** Opening Information supplied block **
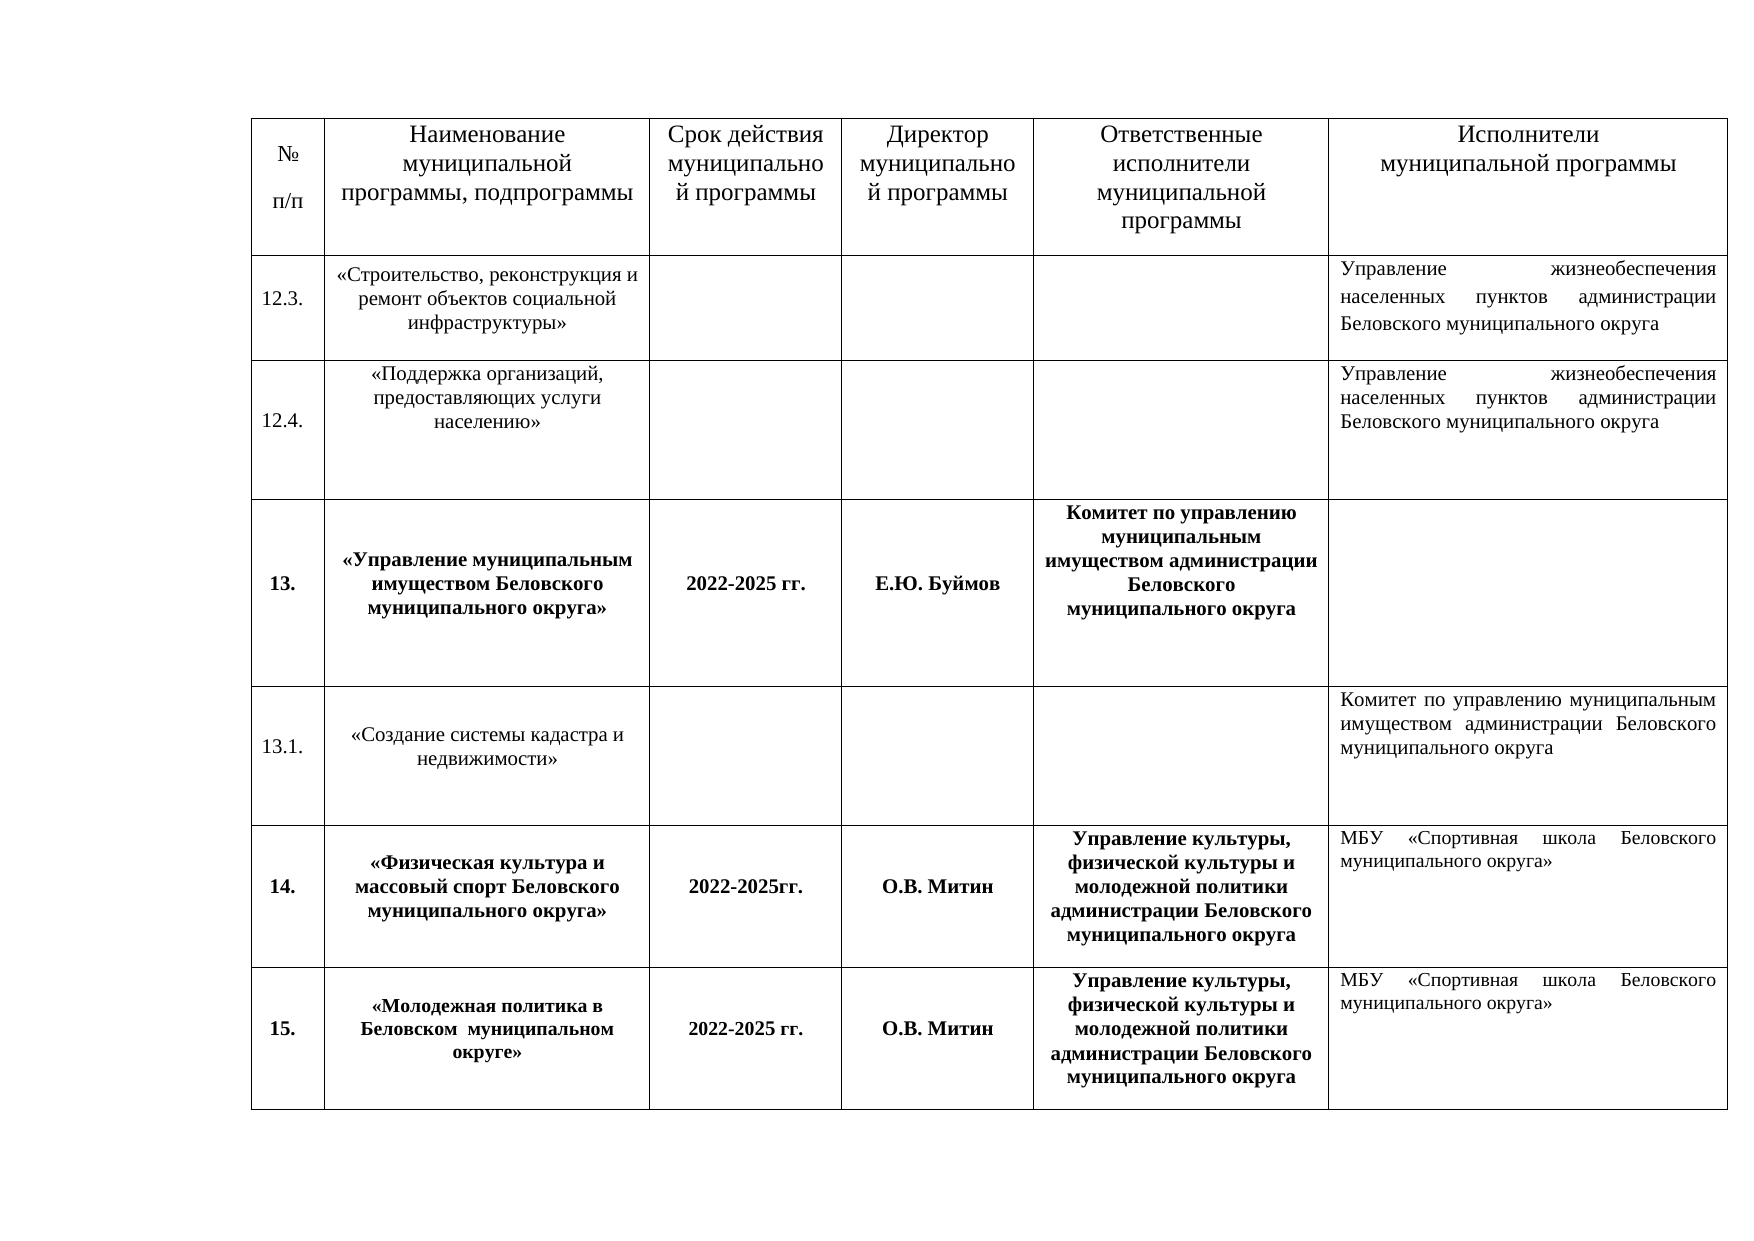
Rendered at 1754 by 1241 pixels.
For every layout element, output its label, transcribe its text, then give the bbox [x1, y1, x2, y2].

table_header Ответственные исполнители муниципальной программы [1034, 119, 1328, 255]
table_cell «Строительство, реконструкция и ремонт объектов социальной инфраструктуры» [325, 256, 649, 360]
table_header Директор муниципальной программы [842, 119, 1033, 255]
table_cell [842, 361, 1033, 499]
table_cell Е.Ю. Буймов [842, 500, 1033, 686]
table_cell О.В. Митин [842, 826, 1033, 967]
table_cell «Молодежная политика в Беловском муниципальном округе» [325, 968, 649, 1109]
table_cell 12.4. [252, 361, 324, 499]
table_cell [1034, 687, 1328, 825]
table_cell О.В. Митин [842, 968, 1033, 1109]
table_header Исполнители муниципальной программы [1329, 119, 1727, 255]
table_cell [1329, 500, 1727, 686]
table_cell 15. [252, 968, 324, 1109]
table_cell [650, 687, 841, 825]
table_cell 12.3. [252, 256, 324, 360]
table_header Срок действия муниципальной программы [650, 119, 841, 255]
table_cell Управление культуры, физической культуры и молодежной политики администрации Беловского муниципального округа [1034, 826, 1328, 967]
table_cell «Управление муниципальным имуществом Беловского муниципального округа» [325, 500, 649, 686]
table_header Наименование муниципальной программы, подпрограммы [325, 119, 649, 255]
table_cell «Физическая культура и массовый спорт Беловского муниципального округа» [325, 826, 649, 967]
table_cell 2022-2025гг. [650, 826, 841, 967]
table_cell Комитет по управлению муниципальным имуществом администрации Беловского муниципального округа [1329, 687, 1727, 825]
table_cell «Поддержка организаций, предоставляющих услуги населению» [325, 361, 649, 499]
table_cell 2022-2025 гг. [650, 500, 841, 686]
table_cell Управление культуры, физической культуры и молодежной политики администрации Беловского муниципального округа [1034, 968, 1328, 1109]
table_cell Управление жизнеобеспечения населенных пунктов администрации Беловского муниципального округа [1329, 256, 1727, 360]
table_cell [650, 256, 841, 360]
table_cell «Создание системы кадастра и недвижимости» [325, 687, 649, 825]
table_cell Комитет по управлению муниципальным имуществом администрации Беловского муниципального округа [1034, 500, 1328, 686]
table_cell [1034, 361, 1328, 499]
table_header № п/п [252, 119, 324, 255]
table_cell МБУ «Спортивная школа Беловского муниципального округа» [1329, 826, 1727, 967]
table_cell [650, 361, 841, 499]
table_cell 14. [252, 826, 324, 967]
table_cell 13. [252, 500, 324, 686]
table_cell МБУ «Спортивная школа Беловского муниципального округа» [1329, 968, 1727, 1109]
table_cell Управление жизнеобеспечения населенных пунктов администрации Беловского муниципального округа [1329, 361, 1727, 499]
table_cell 2022-2025 гг. [650, 968, 841, 1109]
table_cell 13.1. [252, 687, 324, 825]
table_cell [842, 687, 1033, 825]
table_cell [842, 256, 1033, 360]
table_cell [1034, 256, 1328, 360]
** Closing Information supplied block **
■ Task objective ■
Do not include images; quote all of the entries above exactly.

■ Solution below ■
Rendered at 1754 by 1241 pixels.
For every layout element, output its label, transcribe its text, then give the bbox [x1, y1, x2, y2].

table_header Ответственные исполнители муниципальной программы [1034, 119, 1328, 255]
table_cell «Строительство, реконструкция и ремонт объектов социальной инфраструктуры» [325, 256, 649, 360]
table_header Директор муниципальной программы [842, 119, 1033, 255]
table_cell [842, 361, 1033, 499]
table_cell Е.Ю. Буймов [842, 500, 1033, 686]
table_cell О.В. Митин [842, 826, 1033, 967]
table_cell «Молодежная политика в Беловском муниципальном округе» [325, 968, 649, 1109]
table_cell 12.4. [252, 361, 324, 499]
table_cell [1034, 687, 1328, 825]
table_cell О.В. Митин [842, 968, 1033, 1109]
table_header Исполнители муниципальной программы [1329, 119, 1727, 255]
table_cell [1329, 500, 1727, 686]
table_cell 15. [252, 968, 324, 1109]
table_cell [650, 687, 841, 825]
table_cell 12.3. [252, 256, 324, 360]
table_header Срок действия муниципальной программы [650, 119, 841, 255]
table_cell Управление культуры, физической культуры и молодежной политики администрации Беловского муниципального округа [1034, 826, 1328, 967]
table_cell «Управление муниципальным имуществом Беловского муниципального округа» [325, 500, 649, 686]
table_header Наименование муниципальной программы, подпрограммы [325, 119, 649, 255]
table_cell «Физическая культура и массовый спорт Беловского муниципального округа» [325, 826, 649, 967]
table_cell 2022-2025гг. [650, 826, 841, 967]
table_cell Комитет по управлению муниципальным имуществом администрации Беловского муниципального округа [1329, 687, 1727, 825]
table_cell «Поддержка организаций, предоставляющих услуги населению» [325, 361, 649, 499]
table_cell 2022-2025 гг. [650, 500, 841, 686]
table_cell Управление культуры, физической культуры и молодежной политики администрации Беловского муниципального округа [1034, 968, 1328, 1109]
table_cell Управление жизнеобеспечения населенных пунктов администрации Беловского муниципального округа [1329, 256, 1727, 360]
table_cell [650, 256, 841, 360]
table_cell «Создание системы кадастра и недвижимости» [325, 687, 649, 825]
table_cell Комитет по управлению муниципальным имуществом администрации Беловского муниципального округа [1034, 500, 1328, 686]
table_cell [1034, 361, 1328, 499]
table_header № п/п [252, 119, 324, 255]
table_cell МБУ «Спортивная школа Беловского муниципального округа» [1329, 826, 1727, 967]
table_cell [650, 361, 841, 499]
table_cell 14. [252, 826, 324, 967]
table_cell 13. [252, 500, 324, 686]
table_cell МБУ «Спортивная школа Беловского муниципального округа» [1329, 968, 1727, 1109]
table_cell Управление жизнеобеспечения населенных пунктов администрации Беловского муниципального округа [1329, 361, 1727, 499]
table_cell 2022-2025 гг. [650, 968, 841, 1109]
table_cell 13.1. [252, 687, 324, 825]
table_cell [842, 687, 1033, 825]
table_cell [842, 256, 1033, 360]
table_cell [1034, 256, 1328, 360]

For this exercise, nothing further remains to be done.